There are several limitations to this study. First, we took an efficient approach to coding for study quality when applying the MMAT. Although it was a strength that we evaluated study quality, the majority of studies were assessed only by one research specialist. Second, we may have overlooked relevant process evaluations conducted in the UK where MRC Guidance stipulates inclusion of mechanisms that may have been described using terms not included in our search string. Third, although we identified several realist reviews, we did not include them in our systematic review because they conceptualize mechanisms differently than how they are treated in this review [137]. That is, realist synthesis posits that interventions are theories and that they imply specific mechanisms of action instead of separating mechanisms from the implementation strategies/interventions themselves [138]. Thus, including the realist operationalization would have further confused an already disharmonized literature with respect to mechanisms terminology but ultimately synthesizing findings from realist reviews with standard implementation mechanism evaluations will be important.

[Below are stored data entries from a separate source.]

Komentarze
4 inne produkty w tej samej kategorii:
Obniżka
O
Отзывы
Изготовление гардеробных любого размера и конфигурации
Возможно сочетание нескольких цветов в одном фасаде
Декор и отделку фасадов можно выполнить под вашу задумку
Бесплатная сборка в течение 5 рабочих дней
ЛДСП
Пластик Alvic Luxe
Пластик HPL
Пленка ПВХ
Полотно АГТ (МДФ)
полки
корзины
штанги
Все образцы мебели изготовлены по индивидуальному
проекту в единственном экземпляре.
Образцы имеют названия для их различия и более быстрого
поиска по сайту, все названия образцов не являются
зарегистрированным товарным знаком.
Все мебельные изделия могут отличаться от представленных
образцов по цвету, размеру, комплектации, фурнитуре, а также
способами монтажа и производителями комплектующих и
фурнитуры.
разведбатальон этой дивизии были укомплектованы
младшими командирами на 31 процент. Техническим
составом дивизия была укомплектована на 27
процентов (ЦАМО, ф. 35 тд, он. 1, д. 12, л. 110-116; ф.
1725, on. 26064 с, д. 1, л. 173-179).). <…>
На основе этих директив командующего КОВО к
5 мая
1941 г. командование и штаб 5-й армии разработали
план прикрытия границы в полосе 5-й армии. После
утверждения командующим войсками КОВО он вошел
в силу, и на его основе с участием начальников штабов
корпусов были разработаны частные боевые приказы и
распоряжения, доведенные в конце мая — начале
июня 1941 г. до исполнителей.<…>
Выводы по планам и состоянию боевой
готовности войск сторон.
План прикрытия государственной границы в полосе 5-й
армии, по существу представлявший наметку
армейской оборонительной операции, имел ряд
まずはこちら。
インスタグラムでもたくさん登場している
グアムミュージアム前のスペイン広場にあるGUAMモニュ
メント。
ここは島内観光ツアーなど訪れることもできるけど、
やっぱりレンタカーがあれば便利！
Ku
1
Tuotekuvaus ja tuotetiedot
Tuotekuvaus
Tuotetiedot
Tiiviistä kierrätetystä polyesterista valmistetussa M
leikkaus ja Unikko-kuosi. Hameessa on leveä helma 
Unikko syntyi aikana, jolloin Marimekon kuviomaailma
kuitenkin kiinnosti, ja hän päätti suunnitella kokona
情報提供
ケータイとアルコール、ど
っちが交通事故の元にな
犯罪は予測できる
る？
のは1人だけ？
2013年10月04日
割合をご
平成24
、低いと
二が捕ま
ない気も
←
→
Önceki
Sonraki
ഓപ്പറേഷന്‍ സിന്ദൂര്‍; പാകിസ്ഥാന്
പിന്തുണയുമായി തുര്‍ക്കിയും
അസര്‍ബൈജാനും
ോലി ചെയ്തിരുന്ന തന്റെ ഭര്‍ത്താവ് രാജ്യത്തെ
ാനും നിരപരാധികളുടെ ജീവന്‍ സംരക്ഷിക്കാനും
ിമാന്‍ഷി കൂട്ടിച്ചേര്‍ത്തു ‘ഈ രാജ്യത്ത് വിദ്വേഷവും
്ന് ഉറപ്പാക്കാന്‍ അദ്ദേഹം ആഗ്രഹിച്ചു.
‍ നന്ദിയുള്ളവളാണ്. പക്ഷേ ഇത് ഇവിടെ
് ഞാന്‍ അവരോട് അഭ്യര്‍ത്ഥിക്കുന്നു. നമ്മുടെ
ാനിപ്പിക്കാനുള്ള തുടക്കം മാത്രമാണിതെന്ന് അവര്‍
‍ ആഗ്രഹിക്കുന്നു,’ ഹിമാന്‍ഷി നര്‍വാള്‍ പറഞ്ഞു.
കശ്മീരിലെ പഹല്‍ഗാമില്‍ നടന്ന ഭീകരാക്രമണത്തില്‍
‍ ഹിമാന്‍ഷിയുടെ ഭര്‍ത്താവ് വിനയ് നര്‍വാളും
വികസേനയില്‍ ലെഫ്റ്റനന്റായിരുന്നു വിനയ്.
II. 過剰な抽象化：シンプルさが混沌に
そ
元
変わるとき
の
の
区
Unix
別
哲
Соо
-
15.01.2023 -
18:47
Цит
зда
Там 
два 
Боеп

Fourth, our characterization of the models tested in the identified studies may not reflect those intended by researchers given our attempt to offer conceptual consistency across studies, although we did reach out to corresponding authors for whom we wished to seek clarification on their study. Finally, because of the diversity of study designs and methods, and the inconsistent use of relevant terms, we are unable to synthesize across the studies and report on any robustly established mechanisms.

Conclusion

This study represents the first systematic review of implementation mechanisms in health. Our inclusive approach yielded 46 qualitative, quantitative, and mixed methods studies, none of which met all seven criteria (i.e., strong association, specificity, consistency, experimental manipulation, timeline, gradient, plausibility or coherence) that are deemed critical for empirically establishing mechanisms. We found nine unique versions of models that attempted to uncover mechanisms, with only six exploring mediators of implementation strategies. The results of this review indicated inconsistent use of relevant terms (e.g., mechanisms, determinants) for which we offer guidance to achieve precision and encourage greater specificity in articulating research questions and hypotheses that allow for careful testing of causal relations among variables of interest. Implementation science will benefit from both quantitative and qualitative research that is more explicit in their attempt to uncover mechanisms. In doing so, our research will allow us to test the idea that more is better and move toward parsimony both for standardized and tailored approaches to implementation.